===== SUPPLIED ENTRIES =====
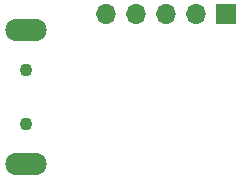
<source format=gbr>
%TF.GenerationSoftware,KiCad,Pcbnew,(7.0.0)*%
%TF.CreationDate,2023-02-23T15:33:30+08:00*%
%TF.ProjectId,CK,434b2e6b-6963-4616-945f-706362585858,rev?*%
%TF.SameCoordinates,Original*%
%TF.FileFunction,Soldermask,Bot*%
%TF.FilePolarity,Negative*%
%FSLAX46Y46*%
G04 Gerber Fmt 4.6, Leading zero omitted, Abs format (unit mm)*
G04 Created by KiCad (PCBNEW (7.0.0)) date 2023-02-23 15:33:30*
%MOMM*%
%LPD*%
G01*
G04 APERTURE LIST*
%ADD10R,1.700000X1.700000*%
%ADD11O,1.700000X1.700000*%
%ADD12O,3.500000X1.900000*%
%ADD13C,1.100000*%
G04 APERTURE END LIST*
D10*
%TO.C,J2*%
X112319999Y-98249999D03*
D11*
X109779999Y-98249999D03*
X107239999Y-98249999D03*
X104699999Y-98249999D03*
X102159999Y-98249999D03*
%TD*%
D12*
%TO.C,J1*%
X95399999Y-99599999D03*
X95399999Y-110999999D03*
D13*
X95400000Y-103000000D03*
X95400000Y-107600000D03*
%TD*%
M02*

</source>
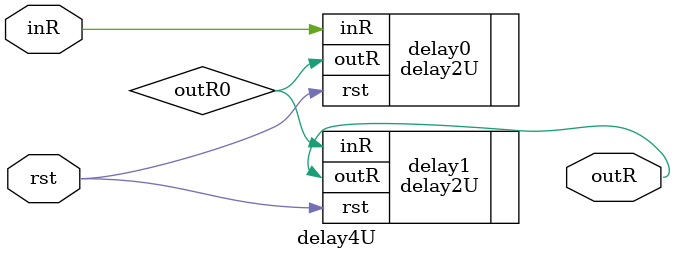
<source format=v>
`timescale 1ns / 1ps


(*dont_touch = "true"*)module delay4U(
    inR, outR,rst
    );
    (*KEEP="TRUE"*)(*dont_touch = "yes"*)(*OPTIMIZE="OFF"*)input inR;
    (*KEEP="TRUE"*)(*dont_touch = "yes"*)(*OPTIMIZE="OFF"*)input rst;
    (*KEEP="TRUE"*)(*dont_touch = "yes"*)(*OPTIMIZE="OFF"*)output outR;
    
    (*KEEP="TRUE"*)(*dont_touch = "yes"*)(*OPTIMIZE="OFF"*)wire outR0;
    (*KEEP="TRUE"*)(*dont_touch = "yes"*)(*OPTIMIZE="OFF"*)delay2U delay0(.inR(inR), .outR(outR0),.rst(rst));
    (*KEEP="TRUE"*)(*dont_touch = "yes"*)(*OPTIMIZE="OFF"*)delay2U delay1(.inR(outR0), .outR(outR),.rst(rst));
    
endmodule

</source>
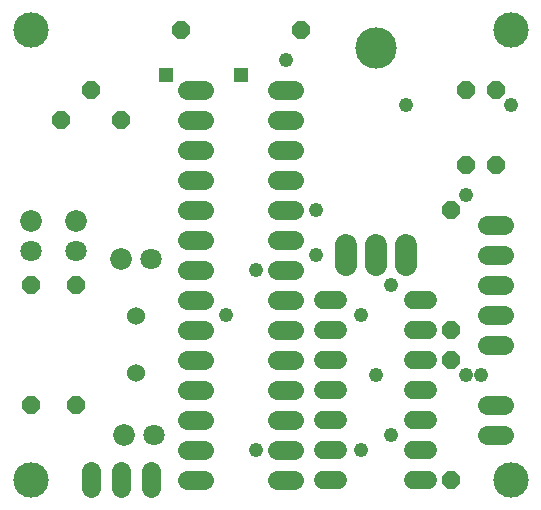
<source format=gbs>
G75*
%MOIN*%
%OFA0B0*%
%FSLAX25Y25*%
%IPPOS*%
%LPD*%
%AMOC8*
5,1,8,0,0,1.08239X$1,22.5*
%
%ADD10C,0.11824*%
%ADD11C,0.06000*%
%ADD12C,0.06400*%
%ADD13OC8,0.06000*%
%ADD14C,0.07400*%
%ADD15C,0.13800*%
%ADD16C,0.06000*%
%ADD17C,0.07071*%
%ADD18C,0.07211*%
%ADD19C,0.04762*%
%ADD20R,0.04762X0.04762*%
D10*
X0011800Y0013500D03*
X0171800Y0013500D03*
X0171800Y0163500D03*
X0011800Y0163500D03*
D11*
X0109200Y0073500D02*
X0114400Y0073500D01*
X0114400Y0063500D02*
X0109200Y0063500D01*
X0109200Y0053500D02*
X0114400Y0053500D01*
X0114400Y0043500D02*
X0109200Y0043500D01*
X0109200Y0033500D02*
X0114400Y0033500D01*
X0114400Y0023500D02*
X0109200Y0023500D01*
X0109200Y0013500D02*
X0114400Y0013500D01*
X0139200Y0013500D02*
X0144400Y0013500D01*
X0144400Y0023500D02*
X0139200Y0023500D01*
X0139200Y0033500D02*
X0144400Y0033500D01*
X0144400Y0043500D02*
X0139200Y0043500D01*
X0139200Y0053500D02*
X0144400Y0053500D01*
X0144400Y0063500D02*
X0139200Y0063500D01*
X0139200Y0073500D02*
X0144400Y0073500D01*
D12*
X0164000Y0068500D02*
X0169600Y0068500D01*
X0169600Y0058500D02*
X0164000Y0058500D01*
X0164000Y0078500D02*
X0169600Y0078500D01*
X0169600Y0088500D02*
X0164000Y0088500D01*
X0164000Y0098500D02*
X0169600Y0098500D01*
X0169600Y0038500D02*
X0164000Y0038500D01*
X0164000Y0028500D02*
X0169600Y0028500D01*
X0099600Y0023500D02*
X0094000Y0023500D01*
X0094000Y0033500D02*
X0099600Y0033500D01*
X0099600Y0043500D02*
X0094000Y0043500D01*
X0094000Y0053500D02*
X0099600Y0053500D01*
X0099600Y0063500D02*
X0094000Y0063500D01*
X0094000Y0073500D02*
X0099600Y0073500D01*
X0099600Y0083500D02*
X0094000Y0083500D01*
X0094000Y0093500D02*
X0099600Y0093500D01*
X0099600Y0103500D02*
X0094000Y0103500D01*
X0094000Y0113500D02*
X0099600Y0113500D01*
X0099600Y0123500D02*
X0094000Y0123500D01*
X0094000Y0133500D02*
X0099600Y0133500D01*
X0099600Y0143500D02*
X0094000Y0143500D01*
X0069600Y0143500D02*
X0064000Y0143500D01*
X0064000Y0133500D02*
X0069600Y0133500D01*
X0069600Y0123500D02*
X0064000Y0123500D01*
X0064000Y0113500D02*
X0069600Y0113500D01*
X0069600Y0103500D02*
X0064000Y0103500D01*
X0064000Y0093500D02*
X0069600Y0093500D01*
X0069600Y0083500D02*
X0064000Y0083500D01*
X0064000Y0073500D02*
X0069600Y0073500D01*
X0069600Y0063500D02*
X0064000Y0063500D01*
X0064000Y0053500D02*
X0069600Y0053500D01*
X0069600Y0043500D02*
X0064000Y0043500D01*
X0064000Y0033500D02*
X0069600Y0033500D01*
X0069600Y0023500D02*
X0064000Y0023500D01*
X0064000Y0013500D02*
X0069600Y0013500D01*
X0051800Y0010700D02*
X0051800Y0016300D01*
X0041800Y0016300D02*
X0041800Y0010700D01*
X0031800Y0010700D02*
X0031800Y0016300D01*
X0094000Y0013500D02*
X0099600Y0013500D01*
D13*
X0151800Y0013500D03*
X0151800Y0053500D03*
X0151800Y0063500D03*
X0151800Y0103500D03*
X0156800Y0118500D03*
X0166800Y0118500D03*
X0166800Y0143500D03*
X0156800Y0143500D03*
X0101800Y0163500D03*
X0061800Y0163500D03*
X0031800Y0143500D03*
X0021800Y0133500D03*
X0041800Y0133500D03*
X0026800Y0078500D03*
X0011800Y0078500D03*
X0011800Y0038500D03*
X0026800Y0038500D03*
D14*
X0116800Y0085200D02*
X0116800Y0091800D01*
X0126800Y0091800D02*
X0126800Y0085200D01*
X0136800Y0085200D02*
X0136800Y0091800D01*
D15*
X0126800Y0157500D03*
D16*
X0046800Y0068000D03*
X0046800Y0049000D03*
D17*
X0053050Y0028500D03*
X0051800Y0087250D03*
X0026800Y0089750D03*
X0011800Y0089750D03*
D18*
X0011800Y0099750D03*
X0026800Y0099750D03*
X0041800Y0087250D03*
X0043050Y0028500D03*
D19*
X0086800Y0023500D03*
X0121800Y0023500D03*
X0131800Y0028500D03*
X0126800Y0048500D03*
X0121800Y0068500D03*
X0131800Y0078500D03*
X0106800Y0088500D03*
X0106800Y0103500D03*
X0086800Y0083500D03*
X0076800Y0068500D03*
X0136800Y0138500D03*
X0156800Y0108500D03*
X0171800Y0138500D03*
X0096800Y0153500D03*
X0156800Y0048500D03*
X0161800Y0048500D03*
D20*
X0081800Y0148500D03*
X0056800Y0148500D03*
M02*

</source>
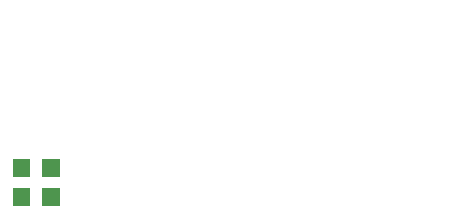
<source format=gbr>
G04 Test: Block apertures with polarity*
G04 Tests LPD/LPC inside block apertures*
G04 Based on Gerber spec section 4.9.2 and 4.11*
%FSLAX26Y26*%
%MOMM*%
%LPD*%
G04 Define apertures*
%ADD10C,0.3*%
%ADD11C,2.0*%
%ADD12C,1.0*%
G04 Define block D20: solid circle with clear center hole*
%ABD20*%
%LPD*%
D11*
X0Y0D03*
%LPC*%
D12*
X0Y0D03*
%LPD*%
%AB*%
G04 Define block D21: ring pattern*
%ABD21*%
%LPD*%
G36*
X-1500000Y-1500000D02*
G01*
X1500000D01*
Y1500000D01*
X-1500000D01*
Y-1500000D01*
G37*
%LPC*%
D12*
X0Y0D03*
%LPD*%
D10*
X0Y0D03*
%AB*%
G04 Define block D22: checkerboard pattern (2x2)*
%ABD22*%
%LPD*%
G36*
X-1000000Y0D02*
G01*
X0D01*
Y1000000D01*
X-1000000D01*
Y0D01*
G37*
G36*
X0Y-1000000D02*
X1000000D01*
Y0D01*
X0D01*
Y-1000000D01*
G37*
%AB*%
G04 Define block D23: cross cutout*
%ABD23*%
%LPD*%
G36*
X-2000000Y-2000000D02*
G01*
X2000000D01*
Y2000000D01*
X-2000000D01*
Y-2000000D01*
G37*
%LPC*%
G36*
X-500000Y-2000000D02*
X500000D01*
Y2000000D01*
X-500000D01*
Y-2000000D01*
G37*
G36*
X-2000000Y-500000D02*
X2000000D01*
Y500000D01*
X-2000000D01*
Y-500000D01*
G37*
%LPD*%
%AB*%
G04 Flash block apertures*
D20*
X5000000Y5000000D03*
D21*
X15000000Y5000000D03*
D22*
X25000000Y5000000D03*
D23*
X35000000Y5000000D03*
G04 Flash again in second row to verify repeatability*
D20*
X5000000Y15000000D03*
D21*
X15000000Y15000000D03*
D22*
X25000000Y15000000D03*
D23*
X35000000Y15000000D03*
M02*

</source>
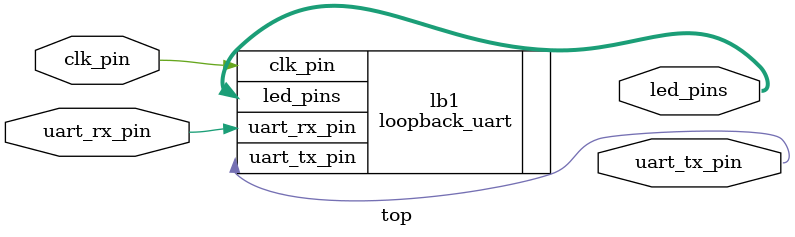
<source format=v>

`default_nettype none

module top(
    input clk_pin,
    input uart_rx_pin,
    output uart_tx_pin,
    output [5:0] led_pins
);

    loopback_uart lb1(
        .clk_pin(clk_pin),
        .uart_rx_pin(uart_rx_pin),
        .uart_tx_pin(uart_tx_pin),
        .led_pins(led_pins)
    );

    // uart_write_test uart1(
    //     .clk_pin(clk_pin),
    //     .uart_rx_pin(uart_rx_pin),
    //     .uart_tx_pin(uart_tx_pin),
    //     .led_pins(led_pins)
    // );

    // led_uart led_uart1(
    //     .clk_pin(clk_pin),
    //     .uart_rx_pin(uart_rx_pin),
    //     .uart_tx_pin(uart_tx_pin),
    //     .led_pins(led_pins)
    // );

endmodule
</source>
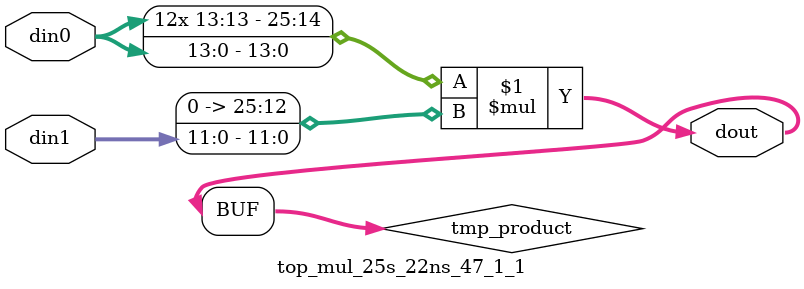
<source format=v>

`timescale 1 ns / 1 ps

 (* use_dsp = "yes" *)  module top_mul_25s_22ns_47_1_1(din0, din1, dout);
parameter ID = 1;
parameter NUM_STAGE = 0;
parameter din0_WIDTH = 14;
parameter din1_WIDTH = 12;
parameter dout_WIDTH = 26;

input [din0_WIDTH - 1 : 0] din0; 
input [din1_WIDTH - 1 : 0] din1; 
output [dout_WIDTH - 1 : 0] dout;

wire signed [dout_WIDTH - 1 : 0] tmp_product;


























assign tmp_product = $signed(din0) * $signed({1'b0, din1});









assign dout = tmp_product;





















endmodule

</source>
=====
**GOAL OF THE EXERCISE:** The answer is the run of lines above from the line containing "X0094000Y0123500D01*" through the line containing "X0064000Y0093500D02*", copied exactly and alone.

**RESPONSE:**
X0094000Y0123500D01*
X0094000Y0133500D02*
X0099600Y0133500D01*
X0099600Y0143500D02*
X0094000Y0143500D01*
X0069600Y0143500D02*
X0064000Y0143500D01*
X0064000Y0133500D02*
X0069600Y0133500D01*
X0069600Y0123500D02*
X0064000Y0123500D01*
X0064000Y0113500D02*
X0069600Y0113500D01*
X0069600Y0103500D02*
X0064000Y0103500D01*
X0064000Y0093500D02*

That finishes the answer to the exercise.